From the fields of California's Central Valley to the produce aisle of a Michigan Walmart, and lastly, the kitchen of a Brooklyn Applebee's, McMillan gives a firsthand account of the long hours, lousy wages and difficult conditions that are par for the course in these places. This is tricky terrain for a white, relatively privileged middle-class American woman, and McMillan navigates it with grace and humility, remaining acutely aware of the pitfalls inherent in such a project.

I sat down with McMillan recently to chat about her populist odyssey and found her to be just as down-to-earth and plucky as her prose.

Kerry Trueman: What was the hardest part of going undercover?

Tracie McMillan: This was the first time I had gone undercover to do work like that, because I believe very strongly in the importance of being upfront with people about what you're doing and who you are and I am not a good actress (laughs). So the place where I was culturally the least good of a fit, in the fields, I was really protected by the fact that I didn't speak the language. I just seemed like a kind of dumb white girl, and that was really helpful.

The first thing was getting over my anxiety over doing that kind of project and coming to terms with it. It meant that I had to be dishonest with my coworkers. I don't really care so much that I'm not honest with the companies. It's very interesting, the same year that I was working at Walmart during the holiday season, Stephanie Rosenbloom at the New York Times went and worked for a day at a Walmart with the company's permission, and she had a very different experience than I did.

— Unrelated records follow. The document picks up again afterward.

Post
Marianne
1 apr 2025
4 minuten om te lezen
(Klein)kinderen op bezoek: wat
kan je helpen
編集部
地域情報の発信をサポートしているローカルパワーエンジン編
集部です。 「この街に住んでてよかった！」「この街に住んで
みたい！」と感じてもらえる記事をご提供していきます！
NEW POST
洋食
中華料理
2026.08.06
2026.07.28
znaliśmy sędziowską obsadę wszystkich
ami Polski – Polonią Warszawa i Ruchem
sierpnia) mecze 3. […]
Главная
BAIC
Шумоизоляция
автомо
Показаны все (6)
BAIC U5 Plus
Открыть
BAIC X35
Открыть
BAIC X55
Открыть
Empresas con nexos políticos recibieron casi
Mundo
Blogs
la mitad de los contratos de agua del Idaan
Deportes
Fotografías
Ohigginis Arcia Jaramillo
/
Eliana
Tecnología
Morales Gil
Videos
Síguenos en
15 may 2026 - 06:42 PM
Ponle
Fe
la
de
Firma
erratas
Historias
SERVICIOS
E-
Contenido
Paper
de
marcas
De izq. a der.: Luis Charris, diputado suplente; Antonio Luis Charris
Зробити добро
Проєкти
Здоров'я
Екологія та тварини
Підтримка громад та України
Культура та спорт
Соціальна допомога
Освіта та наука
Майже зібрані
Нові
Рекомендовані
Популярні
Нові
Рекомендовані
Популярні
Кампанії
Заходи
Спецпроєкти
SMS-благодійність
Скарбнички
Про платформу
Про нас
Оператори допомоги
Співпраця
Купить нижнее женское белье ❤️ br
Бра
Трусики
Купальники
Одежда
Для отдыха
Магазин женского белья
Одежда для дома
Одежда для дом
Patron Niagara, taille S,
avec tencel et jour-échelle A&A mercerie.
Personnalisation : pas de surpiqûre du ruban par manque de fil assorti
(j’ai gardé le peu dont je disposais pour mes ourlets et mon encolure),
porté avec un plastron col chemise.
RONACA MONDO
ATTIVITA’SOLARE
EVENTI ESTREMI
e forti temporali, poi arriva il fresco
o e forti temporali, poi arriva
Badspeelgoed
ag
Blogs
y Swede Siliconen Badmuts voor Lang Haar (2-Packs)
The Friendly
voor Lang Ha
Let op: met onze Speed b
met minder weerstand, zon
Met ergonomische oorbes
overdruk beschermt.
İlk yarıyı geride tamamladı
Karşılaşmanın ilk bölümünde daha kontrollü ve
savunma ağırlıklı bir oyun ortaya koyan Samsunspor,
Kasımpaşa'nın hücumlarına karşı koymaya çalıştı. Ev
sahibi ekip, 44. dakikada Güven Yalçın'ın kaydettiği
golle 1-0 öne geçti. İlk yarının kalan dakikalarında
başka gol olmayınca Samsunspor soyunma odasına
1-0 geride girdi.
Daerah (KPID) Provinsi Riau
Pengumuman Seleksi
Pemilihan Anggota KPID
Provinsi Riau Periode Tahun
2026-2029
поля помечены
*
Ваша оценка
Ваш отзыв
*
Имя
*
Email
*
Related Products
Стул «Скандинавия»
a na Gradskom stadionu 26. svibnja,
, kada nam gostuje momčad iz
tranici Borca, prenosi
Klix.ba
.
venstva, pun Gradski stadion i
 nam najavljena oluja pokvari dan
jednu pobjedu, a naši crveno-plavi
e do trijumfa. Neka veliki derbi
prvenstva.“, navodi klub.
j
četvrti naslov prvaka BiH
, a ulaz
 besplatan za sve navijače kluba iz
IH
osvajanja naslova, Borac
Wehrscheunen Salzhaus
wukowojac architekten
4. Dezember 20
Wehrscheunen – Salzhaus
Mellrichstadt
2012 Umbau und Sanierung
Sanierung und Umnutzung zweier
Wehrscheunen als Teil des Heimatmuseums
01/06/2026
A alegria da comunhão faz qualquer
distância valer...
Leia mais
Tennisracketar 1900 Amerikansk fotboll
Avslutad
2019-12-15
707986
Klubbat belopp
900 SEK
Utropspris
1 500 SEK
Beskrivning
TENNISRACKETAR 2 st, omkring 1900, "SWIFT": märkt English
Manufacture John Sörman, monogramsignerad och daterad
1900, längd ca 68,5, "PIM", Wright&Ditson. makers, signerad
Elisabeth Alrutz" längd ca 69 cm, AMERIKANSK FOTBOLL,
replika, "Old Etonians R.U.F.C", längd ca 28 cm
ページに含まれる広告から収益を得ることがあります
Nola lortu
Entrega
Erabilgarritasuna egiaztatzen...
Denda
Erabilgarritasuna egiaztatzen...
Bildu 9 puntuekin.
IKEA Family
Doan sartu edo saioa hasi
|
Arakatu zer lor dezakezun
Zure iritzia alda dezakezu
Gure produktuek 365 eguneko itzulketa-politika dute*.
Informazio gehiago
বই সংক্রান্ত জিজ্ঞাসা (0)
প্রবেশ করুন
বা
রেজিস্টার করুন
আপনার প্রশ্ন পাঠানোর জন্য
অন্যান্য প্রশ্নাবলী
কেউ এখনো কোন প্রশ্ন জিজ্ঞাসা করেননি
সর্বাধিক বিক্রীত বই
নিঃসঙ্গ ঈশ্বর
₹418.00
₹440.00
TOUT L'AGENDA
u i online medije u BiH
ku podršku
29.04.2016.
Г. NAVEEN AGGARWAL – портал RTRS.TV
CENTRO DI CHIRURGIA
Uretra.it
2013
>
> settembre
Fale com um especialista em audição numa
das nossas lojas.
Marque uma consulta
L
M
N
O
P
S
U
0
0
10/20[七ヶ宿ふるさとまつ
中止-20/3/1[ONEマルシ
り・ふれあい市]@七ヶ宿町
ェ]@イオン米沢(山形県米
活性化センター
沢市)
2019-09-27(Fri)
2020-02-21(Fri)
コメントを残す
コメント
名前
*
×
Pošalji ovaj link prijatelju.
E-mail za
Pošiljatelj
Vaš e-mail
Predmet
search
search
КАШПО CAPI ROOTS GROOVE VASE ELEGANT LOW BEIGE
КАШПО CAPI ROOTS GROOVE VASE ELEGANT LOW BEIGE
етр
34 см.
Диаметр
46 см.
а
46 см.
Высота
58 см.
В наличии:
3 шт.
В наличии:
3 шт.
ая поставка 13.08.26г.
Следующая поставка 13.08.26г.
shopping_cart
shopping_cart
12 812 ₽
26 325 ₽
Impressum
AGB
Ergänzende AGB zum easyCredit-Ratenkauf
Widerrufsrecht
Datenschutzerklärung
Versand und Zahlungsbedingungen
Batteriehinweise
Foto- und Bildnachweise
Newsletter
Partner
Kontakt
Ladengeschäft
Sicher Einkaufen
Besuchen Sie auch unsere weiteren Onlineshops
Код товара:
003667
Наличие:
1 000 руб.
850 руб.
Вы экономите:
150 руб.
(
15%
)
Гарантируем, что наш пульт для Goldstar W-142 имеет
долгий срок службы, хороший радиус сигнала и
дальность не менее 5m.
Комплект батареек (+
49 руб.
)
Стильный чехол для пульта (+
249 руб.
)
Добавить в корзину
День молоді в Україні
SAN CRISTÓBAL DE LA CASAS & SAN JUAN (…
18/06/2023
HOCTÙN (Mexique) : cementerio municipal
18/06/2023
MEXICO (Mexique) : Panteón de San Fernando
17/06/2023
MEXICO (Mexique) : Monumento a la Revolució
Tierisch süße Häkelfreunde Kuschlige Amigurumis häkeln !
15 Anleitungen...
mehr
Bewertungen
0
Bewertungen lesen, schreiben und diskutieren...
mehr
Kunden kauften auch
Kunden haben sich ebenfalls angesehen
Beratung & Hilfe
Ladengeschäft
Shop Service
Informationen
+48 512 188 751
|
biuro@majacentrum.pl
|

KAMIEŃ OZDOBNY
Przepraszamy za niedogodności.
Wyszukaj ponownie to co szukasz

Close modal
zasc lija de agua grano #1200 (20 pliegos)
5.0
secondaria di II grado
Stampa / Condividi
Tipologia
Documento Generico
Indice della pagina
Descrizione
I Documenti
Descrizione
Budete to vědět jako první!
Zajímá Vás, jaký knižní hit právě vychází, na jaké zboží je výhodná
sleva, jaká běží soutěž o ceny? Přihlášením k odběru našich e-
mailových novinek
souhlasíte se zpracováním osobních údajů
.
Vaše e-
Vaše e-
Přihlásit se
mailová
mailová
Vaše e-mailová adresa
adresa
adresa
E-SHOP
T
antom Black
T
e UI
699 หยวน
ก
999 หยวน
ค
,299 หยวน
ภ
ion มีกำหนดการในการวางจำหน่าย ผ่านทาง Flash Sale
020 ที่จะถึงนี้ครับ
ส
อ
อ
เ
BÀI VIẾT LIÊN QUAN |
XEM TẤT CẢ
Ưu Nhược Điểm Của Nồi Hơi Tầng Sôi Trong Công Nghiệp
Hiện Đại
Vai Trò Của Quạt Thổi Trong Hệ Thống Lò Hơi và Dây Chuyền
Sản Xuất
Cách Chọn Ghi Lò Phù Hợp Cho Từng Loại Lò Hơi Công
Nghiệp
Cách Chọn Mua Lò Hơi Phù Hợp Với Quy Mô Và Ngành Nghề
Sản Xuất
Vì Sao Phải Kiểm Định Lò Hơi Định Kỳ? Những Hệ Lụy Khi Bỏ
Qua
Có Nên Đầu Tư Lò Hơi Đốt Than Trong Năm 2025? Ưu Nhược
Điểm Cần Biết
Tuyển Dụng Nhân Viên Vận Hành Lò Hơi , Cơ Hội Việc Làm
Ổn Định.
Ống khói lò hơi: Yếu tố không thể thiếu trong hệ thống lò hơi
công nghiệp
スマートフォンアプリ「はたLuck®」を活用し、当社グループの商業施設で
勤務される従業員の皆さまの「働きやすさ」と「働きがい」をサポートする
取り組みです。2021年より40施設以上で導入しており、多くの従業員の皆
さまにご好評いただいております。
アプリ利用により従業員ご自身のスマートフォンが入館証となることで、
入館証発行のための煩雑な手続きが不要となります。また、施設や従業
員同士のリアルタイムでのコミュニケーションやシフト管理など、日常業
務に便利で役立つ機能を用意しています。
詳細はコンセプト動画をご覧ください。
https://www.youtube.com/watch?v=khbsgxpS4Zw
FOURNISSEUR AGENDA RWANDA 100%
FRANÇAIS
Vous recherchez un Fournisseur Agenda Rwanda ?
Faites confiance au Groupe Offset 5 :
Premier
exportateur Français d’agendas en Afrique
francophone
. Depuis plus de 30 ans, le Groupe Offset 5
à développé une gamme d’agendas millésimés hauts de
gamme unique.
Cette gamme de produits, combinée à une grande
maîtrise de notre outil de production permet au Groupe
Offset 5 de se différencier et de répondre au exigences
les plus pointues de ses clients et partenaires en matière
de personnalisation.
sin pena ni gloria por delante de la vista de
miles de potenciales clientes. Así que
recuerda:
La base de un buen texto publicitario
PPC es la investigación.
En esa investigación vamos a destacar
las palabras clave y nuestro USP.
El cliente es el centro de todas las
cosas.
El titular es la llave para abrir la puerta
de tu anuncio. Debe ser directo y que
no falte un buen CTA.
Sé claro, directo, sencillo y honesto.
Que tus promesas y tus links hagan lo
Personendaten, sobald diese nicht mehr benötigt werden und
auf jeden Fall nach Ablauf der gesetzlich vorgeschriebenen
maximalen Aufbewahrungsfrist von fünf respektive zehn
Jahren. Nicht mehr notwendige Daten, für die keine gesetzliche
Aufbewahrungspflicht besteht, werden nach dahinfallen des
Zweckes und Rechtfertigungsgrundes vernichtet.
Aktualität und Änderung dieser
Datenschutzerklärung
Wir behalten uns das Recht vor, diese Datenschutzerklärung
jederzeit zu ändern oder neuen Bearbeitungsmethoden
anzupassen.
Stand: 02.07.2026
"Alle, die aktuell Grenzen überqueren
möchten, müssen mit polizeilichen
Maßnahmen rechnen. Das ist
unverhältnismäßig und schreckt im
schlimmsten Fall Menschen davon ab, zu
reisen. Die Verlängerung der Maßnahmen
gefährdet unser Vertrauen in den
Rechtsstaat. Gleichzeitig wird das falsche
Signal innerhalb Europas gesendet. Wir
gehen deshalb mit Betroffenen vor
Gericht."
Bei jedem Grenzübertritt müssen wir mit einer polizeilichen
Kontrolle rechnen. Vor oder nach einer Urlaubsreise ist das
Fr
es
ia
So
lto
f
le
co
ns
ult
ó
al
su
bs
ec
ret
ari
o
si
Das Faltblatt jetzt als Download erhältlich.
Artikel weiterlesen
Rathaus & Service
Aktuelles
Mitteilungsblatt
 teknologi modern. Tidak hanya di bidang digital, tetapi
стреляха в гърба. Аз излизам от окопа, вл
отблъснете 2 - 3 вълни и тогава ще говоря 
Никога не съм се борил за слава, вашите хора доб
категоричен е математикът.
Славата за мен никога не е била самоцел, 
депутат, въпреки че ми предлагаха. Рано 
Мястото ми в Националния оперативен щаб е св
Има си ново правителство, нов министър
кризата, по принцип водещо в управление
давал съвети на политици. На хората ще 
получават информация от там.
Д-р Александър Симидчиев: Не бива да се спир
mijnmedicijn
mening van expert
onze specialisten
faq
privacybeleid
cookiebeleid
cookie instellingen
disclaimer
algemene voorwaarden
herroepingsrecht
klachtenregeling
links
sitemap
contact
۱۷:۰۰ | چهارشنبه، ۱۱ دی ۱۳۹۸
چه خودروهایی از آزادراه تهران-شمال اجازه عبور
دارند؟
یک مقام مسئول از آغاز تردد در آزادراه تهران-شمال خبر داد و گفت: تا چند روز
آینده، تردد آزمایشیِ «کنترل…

And that's why you do it. Companies and supervisors do not treat you the same, and coworkers won't be as honest with you, or as open. I've come out of this very convinced that undercover work is worthwhile, but it's a complicated thing. There's a tendency to think "I can totally do this, and how else can I get this information?" but I also understand why people react badly to it sometimes.

So there was the undercover thing, and then there was finding the right balance between my narrative and talking about the people I was with. It's not supposed to be about me as a white girl having that experience; the idea is that I can only tell my story and what I observed, but I'm using that to get to the stories of the other people around me.

KT: You found that farm work in California's Central Valley was extremely demanding, sometimes dangerous, and routinely underpaid. What do you think it would take to provide the people who pick our crops with better working conditions and paychecks that don't deliberately shortchange them?

TM: I was typically working alongside undocumented immigrants. You always hear the stories about how undocumented immigrants work for very low wages and how they get treated. It's one thing to hear about it, it's another thing to see how terrified everybody is, how unwilling they are to say anything.